Google provides the Inactive Account Manager, where users can choose what data to share, with whom, and after how long of inactivity. However, this still revolves around personal, not shared, assets. It requires advance setup.
Microsoft does not have a public digital legacy feature for consumers. Access typically requires a legal process, and Microsoft does not guarantee data recovery.
However, in many cases, the users left behind are not as skilled as the original account owner, especially when dealing with complex shared data like photo libraries, passwords, and files.
Without the original account holder’s permissions and control, family members may find themselves completely lost in managing shared resources, making digital inheritance a far more difficult process than it should be.
What Families Actually Need
We don’t live digital lives alone. We parent, plan, and remember as families. And yet, we are forced to structure our digital lives around the individual. Families need more than “shared” features with fine print and single points of failure.
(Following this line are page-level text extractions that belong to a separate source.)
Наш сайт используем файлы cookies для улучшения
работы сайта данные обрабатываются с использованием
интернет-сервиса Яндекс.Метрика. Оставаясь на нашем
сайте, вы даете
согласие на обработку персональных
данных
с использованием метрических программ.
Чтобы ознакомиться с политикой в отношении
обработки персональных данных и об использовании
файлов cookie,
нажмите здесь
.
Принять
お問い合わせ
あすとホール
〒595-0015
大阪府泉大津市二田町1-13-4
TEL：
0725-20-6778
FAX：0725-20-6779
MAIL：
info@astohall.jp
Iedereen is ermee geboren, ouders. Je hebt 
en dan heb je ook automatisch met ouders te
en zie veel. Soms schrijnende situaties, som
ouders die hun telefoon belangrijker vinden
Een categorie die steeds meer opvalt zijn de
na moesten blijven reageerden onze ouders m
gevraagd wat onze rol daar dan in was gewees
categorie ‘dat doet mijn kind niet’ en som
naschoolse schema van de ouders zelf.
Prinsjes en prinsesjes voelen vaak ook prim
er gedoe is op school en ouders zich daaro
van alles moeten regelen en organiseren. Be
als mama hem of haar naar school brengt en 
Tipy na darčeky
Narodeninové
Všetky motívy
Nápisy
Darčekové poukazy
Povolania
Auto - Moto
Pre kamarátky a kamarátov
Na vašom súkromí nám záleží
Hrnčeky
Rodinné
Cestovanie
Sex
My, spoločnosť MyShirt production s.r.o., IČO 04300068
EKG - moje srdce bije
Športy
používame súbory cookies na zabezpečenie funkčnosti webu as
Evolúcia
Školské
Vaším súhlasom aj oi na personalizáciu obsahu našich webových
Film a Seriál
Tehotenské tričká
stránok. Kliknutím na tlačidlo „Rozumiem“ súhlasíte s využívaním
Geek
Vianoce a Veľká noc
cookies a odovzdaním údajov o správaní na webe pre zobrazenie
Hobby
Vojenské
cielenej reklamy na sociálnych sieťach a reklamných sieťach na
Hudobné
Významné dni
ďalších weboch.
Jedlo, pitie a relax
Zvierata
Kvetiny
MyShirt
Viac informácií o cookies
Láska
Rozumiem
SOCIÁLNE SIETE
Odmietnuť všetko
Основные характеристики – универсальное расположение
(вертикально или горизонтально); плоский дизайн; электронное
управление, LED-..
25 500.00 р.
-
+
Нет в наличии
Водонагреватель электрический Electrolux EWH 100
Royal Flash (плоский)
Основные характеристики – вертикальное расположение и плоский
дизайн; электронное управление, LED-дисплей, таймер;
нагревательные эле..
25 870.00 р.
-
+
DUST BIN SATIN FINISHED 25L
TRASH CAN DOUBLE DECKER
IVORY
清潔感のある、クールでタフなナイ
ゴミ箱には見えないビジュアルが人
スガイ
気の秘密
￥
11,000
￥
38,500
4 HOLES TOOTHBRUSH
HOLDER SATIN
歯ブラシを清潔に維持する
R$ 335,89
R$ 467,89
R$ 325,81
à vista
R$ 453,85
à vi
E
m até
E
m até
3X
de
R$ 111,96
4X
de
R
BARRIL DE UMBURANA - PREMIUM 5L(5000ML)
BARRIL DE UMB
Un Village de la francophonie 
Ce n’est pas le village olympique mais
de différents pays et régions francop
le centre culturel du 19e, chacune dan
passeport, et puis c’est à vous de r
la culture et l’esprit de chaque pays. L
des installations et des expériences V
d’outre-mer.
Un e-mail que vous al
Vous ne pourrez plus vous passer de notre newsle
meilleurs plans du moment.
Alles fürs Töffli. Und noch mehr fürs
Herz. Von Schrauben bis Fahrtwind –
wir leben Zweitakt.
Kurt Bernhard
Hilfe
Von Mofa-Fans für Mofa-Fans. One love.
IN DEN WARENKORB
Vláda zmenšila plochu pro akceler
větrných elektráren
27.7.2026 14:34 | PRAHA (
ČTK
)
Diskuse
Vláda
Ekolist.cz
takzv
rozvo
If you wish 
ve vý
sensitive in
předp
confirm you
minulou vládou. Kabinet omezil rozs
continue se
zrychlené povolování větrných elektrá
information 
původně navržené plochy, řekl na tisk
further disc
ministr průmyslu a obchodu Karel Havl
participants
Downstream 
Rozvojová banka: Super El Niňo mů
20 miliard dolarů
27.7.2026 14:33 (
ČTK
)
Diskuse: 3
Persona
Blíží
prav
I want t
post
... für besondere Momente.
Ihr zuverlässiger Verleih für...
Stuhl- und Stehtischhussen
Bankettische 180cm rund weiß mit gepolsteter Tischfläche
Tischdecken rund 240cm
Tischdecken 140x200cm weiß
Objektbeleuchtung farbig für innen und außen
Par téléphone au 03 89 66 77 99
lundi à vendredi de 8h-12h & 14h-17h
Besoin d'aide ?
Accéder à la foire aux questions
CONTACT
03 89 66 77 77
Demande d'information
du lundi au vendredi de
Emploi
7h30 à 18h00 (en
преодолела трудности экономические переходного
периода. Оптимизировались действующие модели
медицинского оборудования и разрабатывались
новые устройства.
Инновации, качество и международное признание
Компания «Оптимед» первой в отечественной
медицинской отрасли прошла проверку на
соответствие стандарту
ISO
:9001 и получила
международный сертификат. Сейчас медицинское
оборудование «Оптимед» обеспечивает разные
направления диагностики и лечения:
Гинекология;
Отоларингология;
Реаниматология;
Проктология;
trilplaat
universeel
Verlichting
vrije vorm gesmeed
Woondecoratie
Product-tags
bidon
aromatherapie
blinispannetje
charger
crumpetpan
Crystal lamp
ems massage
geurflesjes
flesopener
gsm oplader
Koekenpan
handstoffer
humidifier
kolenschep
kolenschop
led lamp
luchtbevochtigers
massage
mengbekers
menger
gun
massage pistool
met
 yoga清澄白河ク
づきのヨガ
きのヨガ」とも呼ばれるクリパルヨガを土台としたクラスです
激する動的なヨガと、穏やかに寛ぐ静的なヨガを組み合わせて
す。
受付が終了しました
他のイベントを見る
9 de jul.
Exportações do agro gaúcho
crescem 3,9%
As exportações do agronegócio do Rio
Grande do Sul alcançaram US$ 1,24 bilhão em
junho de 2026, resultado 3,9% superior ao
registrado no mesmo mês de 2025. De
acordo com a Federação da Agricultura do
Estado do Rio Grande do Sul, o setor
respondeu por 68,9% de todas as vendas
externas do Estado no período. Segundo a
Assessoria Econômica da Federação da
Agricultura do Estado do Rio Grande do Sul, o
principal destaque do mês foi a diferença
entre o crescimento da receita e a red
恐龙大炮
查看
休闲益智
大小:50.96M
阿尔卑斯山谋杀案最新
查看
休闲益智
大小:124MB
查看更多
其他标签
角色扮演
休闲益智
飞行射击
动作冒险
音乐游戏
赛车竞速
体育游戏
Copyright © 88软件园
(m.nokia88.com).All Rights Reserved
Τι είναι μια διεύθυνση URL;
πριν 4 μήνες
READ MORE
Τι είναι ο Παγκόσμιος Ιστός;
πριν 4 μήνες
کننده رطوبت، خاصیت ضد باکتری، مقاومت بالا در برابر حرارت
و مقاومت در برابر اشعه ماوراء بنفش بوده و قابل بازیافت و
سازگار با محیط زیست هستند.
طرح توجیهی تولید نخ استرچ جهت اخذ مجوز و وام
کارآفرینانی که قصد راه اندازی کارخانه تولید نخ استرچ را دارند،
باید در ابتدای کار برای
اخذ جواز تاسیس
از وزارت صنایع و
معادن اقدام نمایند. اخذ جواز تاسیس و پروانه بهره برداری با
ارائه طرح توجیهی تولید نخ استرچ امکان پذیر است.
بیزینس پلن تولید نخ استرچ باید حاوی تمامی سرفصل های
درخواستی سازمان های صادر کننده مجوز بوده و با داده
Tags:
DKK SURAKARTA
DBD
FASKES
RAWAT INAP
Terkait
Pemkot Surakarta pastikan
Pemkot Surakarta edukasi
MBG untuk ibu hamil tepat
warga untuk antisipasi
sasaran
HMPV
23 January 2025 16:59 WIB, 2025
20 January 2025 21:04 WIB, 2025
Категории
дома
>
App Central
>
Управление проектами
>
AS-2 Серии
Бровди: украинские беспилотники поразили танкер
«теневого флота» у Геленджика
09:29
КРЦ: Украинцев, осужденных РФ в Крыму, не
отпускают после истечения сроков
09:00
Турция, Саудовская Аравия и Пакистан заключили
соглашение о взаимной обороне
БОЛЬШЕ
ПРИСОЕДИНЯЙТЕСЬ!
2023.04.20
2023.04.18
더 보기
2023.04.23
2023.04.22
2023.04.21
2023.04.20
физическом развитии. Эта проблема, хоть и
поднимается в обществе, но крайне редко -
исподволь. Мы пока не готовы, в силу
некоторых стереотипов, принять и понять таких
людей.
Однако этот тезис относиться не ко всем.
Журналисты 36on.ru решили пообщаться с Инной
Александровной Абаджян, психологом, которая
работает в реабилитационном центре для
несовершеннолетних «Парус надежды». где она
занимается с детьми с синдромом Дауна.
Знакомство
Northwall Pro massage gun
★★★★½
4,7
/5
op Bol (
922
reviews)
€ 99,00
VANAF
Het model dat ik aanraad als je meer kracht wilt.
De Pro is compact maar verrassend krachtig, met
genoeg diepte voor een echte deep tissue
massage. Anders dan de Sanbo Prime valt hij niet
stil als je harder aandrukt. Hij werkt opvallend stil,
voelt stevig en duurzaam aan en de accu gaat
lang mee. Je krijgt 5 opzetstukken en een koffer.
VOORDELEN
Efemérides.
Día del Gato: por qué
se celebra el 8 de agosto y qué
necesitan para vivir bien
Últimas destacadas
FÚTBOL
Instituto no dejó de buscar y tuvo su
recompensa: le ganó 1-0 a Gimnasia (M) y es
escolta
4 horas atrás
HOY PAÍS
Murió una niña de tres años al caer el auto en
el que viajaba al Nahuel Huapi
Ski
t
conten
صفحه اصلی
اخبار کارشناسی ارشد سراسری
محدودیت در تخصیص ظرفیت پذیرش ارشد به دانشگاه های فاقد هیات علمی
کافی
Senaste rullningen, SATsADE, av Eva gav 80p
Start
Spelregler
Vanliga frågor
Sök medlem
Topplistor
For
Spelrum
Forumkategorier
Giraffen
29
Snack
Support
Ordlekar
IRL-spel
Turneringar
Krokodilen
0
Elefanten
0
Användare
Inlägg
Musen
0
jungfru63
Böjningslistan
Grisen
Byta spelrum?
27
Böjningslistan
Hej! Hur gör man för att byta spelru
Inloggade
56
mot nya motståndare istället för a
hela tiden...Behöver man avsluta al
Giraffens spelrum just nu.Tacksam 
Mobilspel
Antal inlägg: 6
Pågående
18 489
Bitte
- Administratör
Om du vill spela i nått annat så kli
We need digital systems built for continuity — designed around how families actually live, love, and lose.
That means:
- True co-ownership of shared libraries, passwords, and storage plans.
- Fallback ownership or automatic transitions when someone leaves or passes away.
- Collaborative photo albums inside shared libraries — not just individual folders masquerading as community spaces.
- Simple, integrated inheritance tools, not just optional legacy setups hidden in settings.
Tech companies have given us the illusion of digital togetherness — but they haven’t built the structure to support it when it matters most.
Until Apple, Google, and Microsoft embrace these realities, families will remain digitally fragile — together in spirit, but divided by design.